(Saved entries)
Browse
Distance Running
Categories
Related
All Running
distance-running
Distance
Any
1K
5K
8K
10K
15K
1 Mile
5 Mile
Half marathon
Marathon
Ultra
---
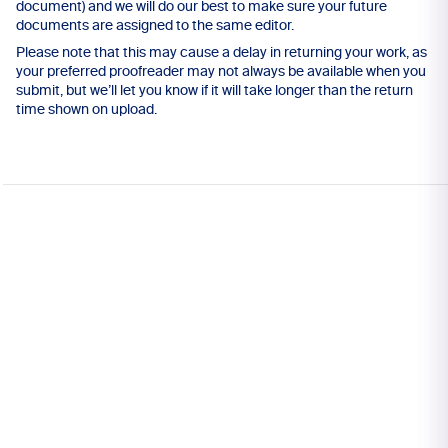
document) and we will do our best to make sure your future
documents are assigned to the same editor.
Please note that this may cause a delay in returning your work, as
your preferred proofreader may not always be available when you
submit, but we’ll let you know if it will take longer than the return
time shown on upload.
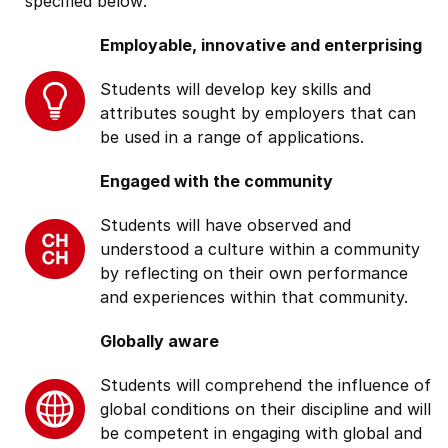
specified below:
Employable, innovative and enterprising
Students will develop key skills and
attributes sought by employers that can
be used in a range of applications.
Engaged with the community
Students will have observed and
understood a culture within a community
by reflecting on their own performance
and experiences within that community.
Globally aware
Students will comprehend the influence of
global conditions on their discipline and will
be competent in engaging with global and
---
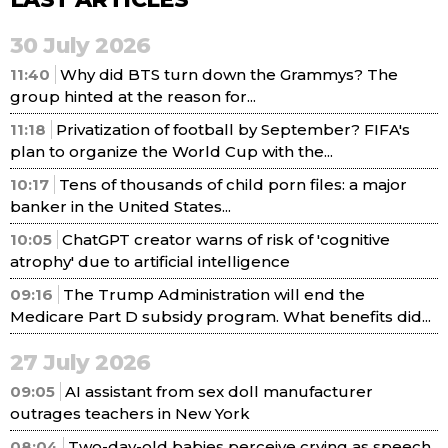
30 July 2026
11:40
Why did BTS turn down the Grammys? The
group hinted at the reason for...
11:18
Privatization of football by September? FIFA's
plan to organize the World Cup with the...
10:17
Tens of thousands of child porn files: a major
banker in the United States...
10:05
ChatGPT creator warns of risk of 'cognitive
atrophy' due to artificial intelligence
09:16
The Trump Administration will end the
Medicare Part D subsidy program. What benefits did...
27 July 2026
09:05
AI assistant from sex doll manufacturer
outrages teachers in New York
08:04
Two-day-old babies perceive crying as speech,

- YOUR INSTRUCTIONS -
In the data above, find the line that contains "banker in the United States..." and the line that contains "Two-day-old babies perceive". Repeat exactly those lines and every line between them, and only those.

- ANSWER SECTION -
banker in the United States...
10:05
ChatGPT creator warns of risk of 'cognitive
atrophy' due to artificial intelligence
09:16
The Trump Administration will end the
Medicare Part D subsidy program. What benefits did...
27 July 2026
09:05
AI assistant from sex doll manufacturer
outrages teachers in New York
08:04
Two-day-old babies perceive crying as speech,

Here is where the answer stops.